Delegate Assembly hears about local control, funding forecasts
Published: June 1, 2006
Local educators’ lobbying on behalf of public schoolchildren is paying off at the state level, but much work remains to be done there and in Washington, D.C., CSBA President Luan B. Rivera and Executive Director Scott P. Plotkin told the association’s semi-annual Delegate Assembly in Sacramento last month.
“Because of your efforts, the governor seems to have a very different attitude and to be much more open to supporting our schools and increasing funding,” Rivera said of Arnold Schwarzenegger. While the results of the governor’s annual budget revisions had not been announced at the time the Delegate Assembly met, Rivera spoke confidently of a “more cooperative spirit” allowing education representatives to focus more on policy.
However, new threats to local control continue to emerge, and Los Angeles Mayor Antonio Villaraigosa’s proposed end-run around the elected trustees of the Los Angeles Unified School District is just one example. Villaraigosa is pushing for state authority to conduct a six-year experiment that would give him control of most district operations.

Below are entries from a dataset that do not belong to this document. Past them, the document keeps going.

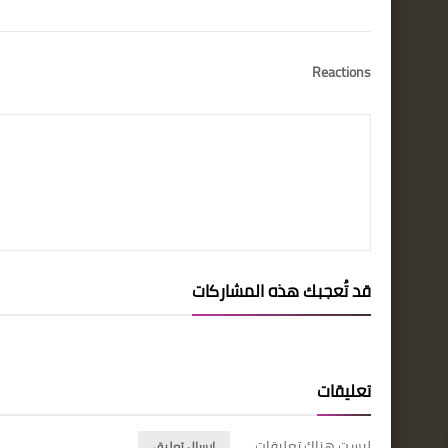
LinkedIn
Twitter
Facebook
Reactions
قد تُعجبك هذه المشاركات
تعليقات
ليست هناك تعليقات
إرسال تعليق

“Decisions on education reform are being made without school boards” around the country, Rivera warned. “We are being circumvented.” She traced the threat all the way to Washington, where President Bush has proposed $100 million for vouchers in 2007 and cutbacks in public school funding.
“We also see evidence of that when our state Board of Education approves state benefit charter schools that have permission to open throughout the state without any local control or local input,” Rivera added.
In his Executive Director’s report, Plotkin shared Rivera’s optimism about funding as well as her concern about local control. Speaking prior to Gov. Schwarzenegger’s newest budget revisions, Plotkin noted that state tax receipts are running far ahead of projections. The Education Coalition, made up of CSBA and a half-dozen other groups, is seeking half of all new state revenues in partial payment toward some $3.2 billion owed to public education.
“The good news for schools is that a large part of what is owed to us right now can be paid with one-time money,” Plotkin said. “The challenge is going to be, if we get that money, that the Legislature and the governor don’t tie too many strings to it, so that you are not able to exercise discretionary judgment about what you need to spend the money on.”
Plotkin urged grassroots lobbying to confront legislators and administration officials with three points:
- The $3.2 billion is owed to schools as a direct result of an agreement between the Education Coalition and Schwarzenegger – which was adopted by state Legislature as Chapter 213 of the Education Code of 2004 and signed by the governor – to suspend Proposition 98 funding guarantees;
- Schools made many cuts to cope with the lack of funding; so
- The money should not be encumbered by any restrictions on how it is used once it is repaid.
“Don’t … tell us how to spend the money when it comes. Let us make that decision,” Plotkin urged district officials to insist. “We need to do a better job of telling legislators about the support system for kids that we have had to decimate over the years.”
Plotkin also updated Delegates about the outreach effort CSBA is conducting as part of long-range efforts to determine what is needed to adequately fund a public education system equal to the world-class standards California has enacted and to equitably distribute that funding throughout the state.
“We have been able to meet with an awful lot of very important decision-makers,” Plotkin said. “From the left to the right, business and labor, everybody that you could possibly imagine is on this list. And there is a consensus beginning to build, that if you push away political posturing, you actually do get people thinking thoughtfully about the real problems of schools.”
Results of CSBA’s project and related research efforts are expected around the end of the year. “2007 could be extraordinary,” Plotkin said.
Policies and nominations
The 247 Delegates and members of the CSBA Board of Directors in attendance also considered proposed amendments to CSBA’s Policy Platform. Meeting in breakout sessions to facilitate small-group discussions, the Delegates reviewed 50 proposals submitted by school board members throughout the state to refine the association’s stance on critical issues. The Policy Platform Committee will report on the Delegates’ recommendations to CSBA’s Board of Directors in September, when the Board will make its own recommendations on policy changes. The proposals will come back to the Delegate Assembly for final action Nov. 29-30 in San Francisco prior to CSBA’s Annual Education Conference.